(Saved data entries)
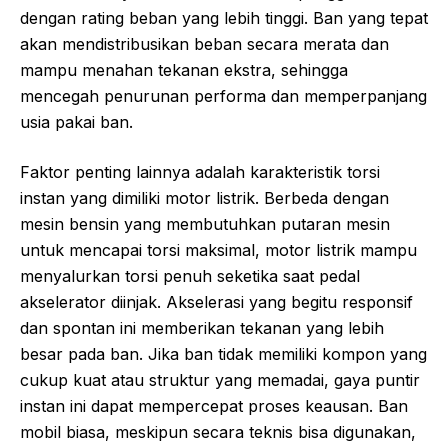
dengan rating beban yang lebih tinggi. Ban yang tepat
akan mendistribusikan beban secara merata dan
mampu menahan tekanan ekstra, sehingga
mencegah penurunan performa dan memperpanjang
usia pakai ban.
Faktor penting lainnya adalah karakteristik torsi
instan yang dimiliki motor listrik. Berbeda dengan
mesin bensin yang membutuhkan putaran mesin
untuk mencapai torsi maksimal, motor listrik mampu
menyalurkan torsi penuh seketika saat pedal
akselerator diinjak. Akselerasi yang begitu responsif
dan spontan ini memberikan tekanan yang lebih
besar pada ban. Jika ban tidak memiliki kompon yang
cukup kuat atau struktur yang memadai, gaya puntir
instan ini dapat mempercepat proses keausan. Ban
mobil biasa, meskipun secara teknis bisa digunakan,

What you need to do
Nothing but the records themselves, exact and complete, should be returned; leave the pictures out.

Exercise answer
dengan rating beban yang lebih tinggi. Ban yang tepat
akan mendistribusikan beban secara merata dan
mampu menahan tekanan ekstra, sehingga
mencegah penurunan performa dan memperpanjang
usia pakai ban.
Faktor penting lainnya adalah karakteristik torsi
instan yang dimiliki motor listrik. Berbeda dengan
mesin bensin yang membutuhkan putaran mesin
untuk mencapai torsi maksimal, motor listrik mampu
menyalurkan torsi penuh seketika saat pedal
akselerator diinjak. Akselerasi yang begitu responsif
dan spontan ini memberikan tekanan yang lebih
besar pada ban. Jika ban tidak memiliki kompon yang
cukup kuat atau struktur yang memadai, gaya puntir
instan ini dapat mempercepat proses keausan. Ban
mobil biasa, meskipun secara teknis bisa digunakan,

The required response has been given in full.